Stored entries
════════════════
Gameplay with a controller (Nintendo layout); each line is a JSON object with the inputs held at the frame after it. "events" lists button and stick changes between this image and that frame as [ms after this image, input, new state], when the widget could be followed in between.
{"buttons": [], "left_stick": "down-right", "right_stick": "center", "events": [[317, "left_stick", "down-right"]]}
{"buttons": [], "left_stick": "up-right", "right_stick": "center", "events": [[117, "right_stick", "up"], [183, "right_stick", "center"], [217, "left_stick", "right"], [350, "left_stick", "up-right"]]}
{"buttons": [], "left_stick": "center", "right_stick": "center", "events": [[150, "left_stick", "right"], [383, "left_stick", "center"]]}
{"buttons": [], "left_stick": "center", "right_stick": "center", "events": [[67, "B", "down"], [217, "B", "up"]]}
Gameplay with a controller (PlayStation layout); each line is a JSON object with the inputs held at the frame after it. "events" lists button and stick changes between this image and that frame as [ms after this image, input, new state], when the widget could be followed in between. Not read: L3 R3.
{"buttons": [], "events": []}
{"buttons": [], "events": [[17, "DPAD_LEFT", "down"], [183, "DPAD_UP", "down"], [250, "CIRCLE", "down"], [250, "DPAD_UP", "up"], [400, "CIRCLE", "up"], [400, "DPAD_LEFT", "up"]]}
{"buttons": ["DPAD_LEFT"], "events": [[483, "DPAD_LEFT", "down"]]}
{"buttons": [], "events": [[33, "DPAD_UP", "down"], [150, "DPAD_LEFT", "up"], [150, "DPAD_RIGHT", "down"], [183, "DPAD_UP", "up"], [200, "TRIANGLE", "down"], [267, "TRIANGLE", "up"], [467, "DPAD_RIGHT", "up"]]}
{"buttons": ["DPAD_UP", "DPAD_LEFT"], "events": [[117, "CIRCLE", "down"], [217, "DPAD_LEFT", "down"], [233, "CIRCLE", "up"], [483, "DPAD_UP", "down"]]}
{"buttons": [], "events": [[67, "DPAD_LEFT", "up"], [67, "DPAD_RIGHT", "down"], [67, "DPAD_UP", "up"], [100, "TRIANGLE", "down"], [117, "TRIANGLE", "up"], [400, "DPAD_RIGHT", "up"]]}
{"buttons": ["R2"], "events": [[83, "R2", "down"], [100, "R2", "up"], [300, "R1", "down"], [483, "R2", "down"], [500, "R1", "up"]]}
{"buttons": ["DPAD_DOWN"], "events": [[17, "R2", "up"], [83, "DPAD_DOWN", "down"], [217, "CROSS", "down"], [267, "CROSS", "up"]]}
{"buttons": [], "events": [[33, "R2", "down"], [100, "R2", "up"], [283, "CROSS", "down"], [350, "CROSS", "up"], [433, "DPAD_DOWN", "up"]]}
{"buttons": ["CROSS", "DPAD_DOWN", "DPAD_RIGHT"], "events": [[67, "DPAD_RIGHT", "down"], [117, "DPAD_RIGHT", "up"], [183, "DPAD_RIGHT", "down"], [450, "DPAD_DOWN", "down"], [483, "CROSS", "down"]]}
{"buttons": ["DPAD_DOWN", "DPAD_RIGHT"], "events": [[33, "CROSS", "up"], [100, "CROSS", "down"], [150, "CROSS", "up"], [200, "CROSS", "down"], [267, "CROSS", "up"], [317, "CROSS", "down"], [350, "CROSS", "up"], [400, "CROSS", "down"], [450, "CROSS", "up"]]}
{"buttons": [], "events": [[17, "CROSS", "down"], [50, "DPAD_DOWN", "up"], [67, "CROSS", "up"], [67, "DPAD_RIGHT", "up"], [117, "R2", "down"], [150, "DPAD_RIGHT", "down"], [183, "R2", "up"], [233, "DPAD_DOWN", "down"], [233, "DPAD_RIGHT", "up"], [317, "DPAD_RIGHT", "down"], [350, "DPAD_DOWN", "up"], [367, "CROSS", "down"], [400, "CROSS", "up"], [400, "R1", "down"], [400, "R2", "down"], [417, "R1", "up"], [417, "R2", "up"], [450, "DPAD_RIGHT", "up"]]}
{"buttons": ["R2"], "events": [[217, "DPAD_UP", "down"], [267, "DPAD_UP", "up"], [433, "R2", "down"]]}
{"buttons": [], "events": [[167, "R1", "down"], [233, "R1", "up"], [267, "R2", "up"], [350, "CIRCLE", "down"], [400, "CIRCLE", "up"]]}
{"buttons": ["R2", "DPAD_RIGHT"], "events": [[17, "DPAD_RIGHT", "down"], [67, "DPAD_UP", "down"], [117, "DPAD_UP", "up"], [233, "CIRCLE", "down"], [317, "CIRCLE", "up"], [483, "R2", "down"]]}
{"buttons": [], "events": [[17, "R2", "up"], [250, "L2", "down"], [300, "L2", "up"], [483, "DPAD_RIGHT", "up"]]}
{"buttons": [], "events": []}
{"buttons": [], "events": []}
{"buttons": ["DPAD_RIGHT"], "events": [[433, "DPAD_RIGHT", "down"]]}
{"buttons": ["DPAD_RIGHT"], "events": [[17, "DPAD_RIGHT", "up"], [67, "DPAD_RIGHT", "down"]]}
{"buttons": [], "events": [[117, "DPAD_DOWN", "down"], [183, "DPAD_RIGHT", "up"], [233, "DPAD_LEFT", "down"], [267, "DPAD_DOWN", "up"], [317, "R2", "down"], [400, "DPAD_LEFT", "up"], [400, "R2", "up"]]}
════════════════
§ The task:
Please write out the records above once more, exactly and completely.

§ Task result:
Gameplay with a controller (Nintendo layout); each line is a JSON object with the inputs held at the frame after it. "events" lists button and stick changes between this image and that frame as [ms after this image, input, new state], when the widget could be followed in between.
{"buttons": [], "left_stick": "down-right", "right_stick": "center", "events": [[317, "left_stick", "down-right"]]}
{"buttons": [], "left_stick": "up-right", "right_stick": "center", "events": [[117, "right_stick", "up"], [183, "right_stick", "center"], [217, "left_stick", "right"], [350, "left_stick", "up-right"]]}
{"buttons": [], "left_stick": "center", "right_stick": "center", "events": [[150, "left_stick", "right"], [383, "left_stick", "center"]]}
{"buttons": [], "left_stick": "center", "right_stick": "center", "events": [[67, "B", "down"], [217, "B", "up"]]}
Gameplay with a controller (PlayStation layout); each line is a JSON object with the inputs held at the frame after it. "events" lists button and stick changes between this image and that frame as [ms after this image, input, new state], when the widget could be followed in between. Not read: L3 R3.
{"buttons": [], "events": []}
{"buttons": [], "events": [[17, "DPAD_LEFT", "down"], [183, "DPAD_UP", "down"], [250, "CIRCLE", "down"], [250, "DPAD_UP", "up"], [400, "CIRCLE", "up"], [400, "DPAD_LEFT", "up"]]}
{"buttons": ["DPAD_LEFT"], "events": [[483, "DPAD_LEFT", "down"]]}
{"buttons": [], "events": [[33, "DPAD_UP", "down"], [150, "DPAD_LEFT", "up"], [150, "DPAD_RIGHT", "down"], [183, "DPAD_UP", "up"], [200, "TRIANGLE", "down"], [267, "TRIANGLE", "up"], [467, "DPAD_RIGHT", "up"]]}
{"buttons": ["DPAD_UP", "DPAD_LEFT"], "events": [[117, "CIRCLE", "down"], [217, "DPAD_LEFT", "down"], [233, "CIRCLE", "up"], [483, "DPAD_UP", "down"]]}
{"buttons": [], "events": [[67, "DPAD_LEFT", "up"], [67, "DPAD_RIGHT", "down"], [67, "DPAD_UP", "up"], [100, "TRIANGLE", "down"], [117, "TRIANGLE", "up"], [400, "DPAD_RIGHT", "up"]]}
{"buttons": ["R2"], "events": [[83, "R2", "down"], [100, "R2", "up"], [300, "R1", "down"], [483, "R2", "down"], [500, "R1", "up"]]}
{"buttons": ["DPAD_DOWN"], "events": [[17, "R2", "up"], [83, "DPAD_DOWN", "down"], [217, "CROSS", "down"], [267, "CROSS", "up"]]}
{"buttons": [], "events": [[33, "R2", "down"], [100, "R2", "up"], [283, "CROSS", "down"], [350, "CROSS", "up"], [433, "DPAD_DOWN", "up"]]}
{"buttons": ["CROSS", "DPAD_DOWN", "DPAD_RIGHT"], "events": [[67, "DPAD_RIGHT", "down"], [117, "DPAD_RIGHT", "up"], [183, "DPAD_RIGHT", "down"], [450, "DPAD_DOWN", "down"], [483, "CROSS", "down"]]}
{"buttons": ["DPAD_DOWN", "DPAD_RIGHT"], "events": [[33, "CROSS", "up"], [100, "CROSS", "down"], [150, "CROSS", "up"], [200, "CROSS", "down"], [267, "CROSS", "up"], [317, "CROSS", "down"], [350, "CROSS", "up"], [400, "CROSS", "down"], [450, "CROSS", "up"]]}
{"buttons": [], "events": [[17, "CROSS", "down"], [50, "DPAD_DOWN", "up"], [67, "CROSS", "up"], [67, "DPAD_RIGHT", "up"], [117, "R2", "down"], [150, "DPAD_RIGHT", "down"], [183, "R2", "up"], [233, "DPAD_DOWN", "down"], [233, "DPAD_RIGHT", "up"], [317, "DPAD_RIGHT", "down"], [350, "DPAD_DOWN", "up"], [367, "CROSS", "down"], [400, "CROSS", "up"], [400, "R1", "down"], [400, "R2", "down"], [417, "R1", "up"], [417, "R2", "up"], [450, "DPAD_RIGHT", "up"]]}
{"buttons": ["R2"], "events": [[217, "DPAD_UP", "down"], [267, "DPAD_UP", "up"], [433, "R2", "down"]]}
{"buttons": [], "events": [[167, "R1", "down"], [233, "R1", "up"], [267, "R2", "up"], [350, "CIRCLE", "down"], [400, "CIRCLE", "up"]]}
{"buttons": ["R2", "DPAD_RIGHT"], "events": [[17, "DPAD_RIGHT", "down"], [67, "DPAD_UP", "down"], [117, "DPAD_UP", "up"], [233, "CIRCLE", "down"], [317, "CIRCLE", "up"], [483, "R2", "down"]]}
{"buttons": [], "events": [[17, "R2", "up"], [250, "L2", "down"], [300, "L2", "up"], [483, "DPAD_RIGHT", "up"]]}
{"buttons": [], "events": []}
{"buttons": [], "events": []}
{"buttons": ["DPAD_RIGHT"], "events": [[433, "DPAD_RIGHT", "down"]]}
{"buttons": ["DPAD_RIGHT"], "events": [[17, "DPAD_RIGHT", "up"], [67, "DPAD_RIGHT", "down"]]}
{"buttons": [], "events": [[117, "DPAD_DOWN", "down"], [183, "DPAD_RIGHT", "up"], [233, "DPAD_LEFT", "down"], [267, "DPAD_DOWN", "up"], [317, "R2", "down"], [400, "DPAD_LEFT", "up"], [400, "R2", "up"]]}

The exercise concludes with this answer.